**THE PROBLEM**:
Leave out the images and repeat every entry below exactly.

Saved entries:
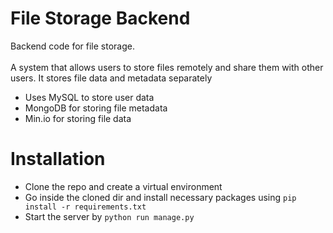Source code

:# File Storage Backend
Backend code for file storage.\
\
A system that allows users to store files remotely and share them with other users. It stores file data and metadata separately
- Uses MySQL to store user data
- MongoDB for storing file metadata
- Min.io for storing file data

# Installation
- Clone the repo and create a virtual environment
- Go inside the cloned dir and install necessary packages using `pip install -r requirements.txt`
- Start the server by `python run manage.py`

**ANSWER TO THIS TASK**:
Source code

:# File Storage Backend
Backend code for file storage.\
\
A system that allows users to store files remotely and share them with other users. It stores file data and metadata separately
- Uses MySQL to store user data
- MongoDB for storing file metadata
- Min.io for storing file data

# Installation
- Clone the repo and create a virtual environment
- Go inside the cloned dir and install necessary packages using `pip install -r requirements.txt`
- Start the server by `python run manage.py`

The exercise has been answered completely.